Досадуя, злясь, Певчий и приметил корнетовы ботфорты на колодках. Ой-ой-ой! Черным блеском пышут, ненадеванные, сторублевые. Иван Григорьевич, борясь с искушением, глаза в сторону откатывал. А глаза вроде бы сами собой опять на ботфорты накатывали. Тьфу ты, пропасть! Он их, крадучись, примерил. Ах, Боже ж мой, по ноге. И капитулировал. Зачем они теперь князю, путь кандальный, не наденешь. А ему, Ивану Григорьевичу, трофей первый сорт…

Тому уж полгода минуло. Не думал Певчий ни о доме на Морской, ни о том, что корнет его обманул, но именно вчера, в день казни, хозяин ботфортов дал о себе знать чувствительно и мстительно.

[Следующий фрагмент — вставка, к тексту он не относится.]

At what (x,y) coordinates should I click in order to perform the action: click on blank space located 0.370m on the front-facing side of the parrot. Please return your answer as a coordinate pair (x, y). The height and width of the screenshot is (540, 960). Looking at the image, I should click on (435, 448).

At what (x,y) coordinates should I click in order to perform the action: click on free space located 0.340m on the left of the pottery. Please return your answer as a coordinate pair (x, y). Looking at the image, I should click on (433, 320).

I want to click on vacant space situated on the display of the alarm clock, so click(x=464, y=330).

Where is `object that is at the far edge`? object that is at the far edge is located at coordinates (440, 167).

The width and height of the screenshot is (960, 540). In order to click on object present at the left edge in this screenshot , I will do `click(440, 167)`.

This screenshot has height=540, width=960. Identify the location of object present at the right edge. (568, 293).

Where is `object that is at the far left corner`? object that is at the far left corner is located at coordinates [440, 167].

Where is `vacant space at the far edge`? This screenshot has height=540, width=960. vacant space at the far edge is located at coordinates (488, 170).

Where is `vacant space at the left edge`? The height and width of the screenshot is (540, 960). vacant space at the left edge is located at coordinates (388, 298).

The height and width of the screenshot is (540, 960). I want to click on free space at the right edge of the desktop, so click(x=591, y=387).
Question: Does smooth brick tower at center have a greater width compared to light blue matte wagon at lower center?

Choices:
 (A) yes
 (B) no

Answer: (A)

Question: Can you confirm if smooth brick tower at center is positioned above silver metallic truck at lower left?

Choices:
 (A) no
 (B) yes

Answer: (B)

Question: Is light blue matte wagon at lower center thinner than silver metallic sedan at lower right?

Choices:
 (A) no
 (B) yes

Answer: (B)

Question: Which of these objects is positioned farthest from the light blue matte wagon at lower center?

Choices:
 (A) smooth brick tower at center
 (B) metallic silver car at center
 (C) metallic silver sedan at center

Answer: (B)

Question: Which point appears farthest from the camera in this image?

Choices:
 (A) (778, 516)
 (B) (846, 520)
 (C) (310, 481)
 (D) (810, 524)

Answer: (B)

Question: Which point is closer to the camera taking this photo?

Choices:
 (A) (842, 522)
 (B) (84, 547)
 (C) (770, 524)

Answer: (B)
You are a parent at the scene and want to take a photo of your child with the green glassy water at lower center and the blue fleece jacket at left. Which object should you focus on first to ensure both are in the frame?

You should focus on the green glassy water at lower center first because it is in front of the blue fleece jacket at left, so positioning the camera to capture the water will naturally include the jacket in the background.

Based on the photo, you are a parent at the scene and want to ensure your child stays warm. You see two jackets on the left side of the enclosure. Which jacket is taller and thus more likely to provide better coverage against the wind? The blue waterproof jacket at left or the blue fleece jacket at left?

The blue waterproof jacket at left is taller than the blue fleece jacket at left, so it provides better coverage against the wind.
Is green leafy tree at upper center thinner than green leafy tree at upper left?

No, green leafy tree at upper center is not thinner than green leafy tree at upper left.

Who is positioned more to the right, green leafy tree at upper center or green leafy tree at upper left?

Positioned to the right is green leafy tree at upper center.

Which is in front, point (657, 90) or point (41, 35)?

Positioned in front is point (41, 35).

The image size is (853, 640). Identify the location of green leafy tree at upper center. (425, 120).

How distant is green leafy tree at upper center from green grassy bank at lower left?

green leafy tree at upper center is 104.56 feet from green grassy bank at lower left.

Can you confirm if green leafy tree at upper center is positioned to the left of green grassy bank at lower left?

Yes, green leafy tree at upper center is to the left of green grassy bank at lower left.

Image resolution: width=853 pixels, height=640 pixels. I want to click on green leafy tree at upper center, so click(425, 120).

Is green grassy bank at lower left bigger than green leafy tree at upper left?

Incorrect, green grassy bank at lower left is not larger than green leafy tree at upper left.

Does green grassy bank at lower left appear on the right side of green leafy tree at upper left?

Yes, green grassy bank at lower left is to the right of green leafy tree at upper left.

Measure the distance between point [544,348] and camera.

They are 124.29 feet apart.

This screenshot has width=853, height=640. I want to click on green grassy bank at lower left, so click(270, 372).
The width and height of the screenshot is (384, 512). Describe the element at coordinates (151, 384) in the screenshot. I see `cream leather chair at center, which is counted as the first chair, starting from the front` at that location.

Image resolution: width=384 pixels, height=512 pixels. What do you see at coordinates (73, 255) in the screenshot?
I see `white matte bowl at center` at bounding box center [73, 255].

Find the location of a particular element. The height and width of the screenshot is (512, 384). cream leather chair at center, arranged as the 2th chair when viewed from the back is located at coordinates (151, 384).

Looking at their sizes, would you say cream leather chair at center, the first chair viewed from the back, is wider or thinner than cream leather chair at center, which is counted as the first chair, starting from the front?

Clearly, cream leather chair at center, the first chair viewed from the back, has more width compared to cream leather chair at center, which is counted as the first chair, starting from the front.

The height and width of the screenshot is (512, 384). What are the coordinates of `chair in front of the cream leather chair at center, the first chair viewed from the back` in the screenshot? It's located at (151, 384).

В Алексеевском равелине стали отворять казематы: «Пожалуйте, господа!» Пятеро помощников квартального, все из разных кварталов, ждали тут же, в коридоре, чтобы уж потом со своими шпагами следовать впереди осужденных к эшафоту. Из нумера 17-го вышел, из нумера 18-го вышел, ну, право, словно бы трубочку покурить. А посередине — нумер 16-й, как раз напротив места, где стоял Иван Григорьевич. Оттуда, из 16-го, никто не вышел, там князь Одоевский каторги ждал, он и не вышел, однако именно в эту минуту Иван Григорьевич и ощутил нестерпимую боль ступни. Будто адское пламя лизало.

Фура с мертвой кладью была уже на узеньком мосту через Смоленку. За вялой, в жухлых камышах речонкой пластался Голодай, остров кочковатый, с невзрачными кладбищенскими рощами и словно бы ничейными сторожками, сеновалами, сараями.

Тут начиналось взморье, но большой и свежей водой, как на других островах невского устья, не пахло — пахло нежитью, глушью, гнилушками, по ночам они мерцали. После великого наводнения сюда, на Голодай, тащили со всего города утопший скот. Валили в ямины с гашеной известью. И жгли, ветер взморья задыхался от смрада.

Почва эта принимала нынче полковника Пестеля, подполковника Муравьева-Апостола, подпоручика Бестужева-Рюмина, отставных поручиков Рылеева и Каховского. Известь негашеную-кипелку залили водой, известь гашеная-пушонка шибала густой тухлой теплынью.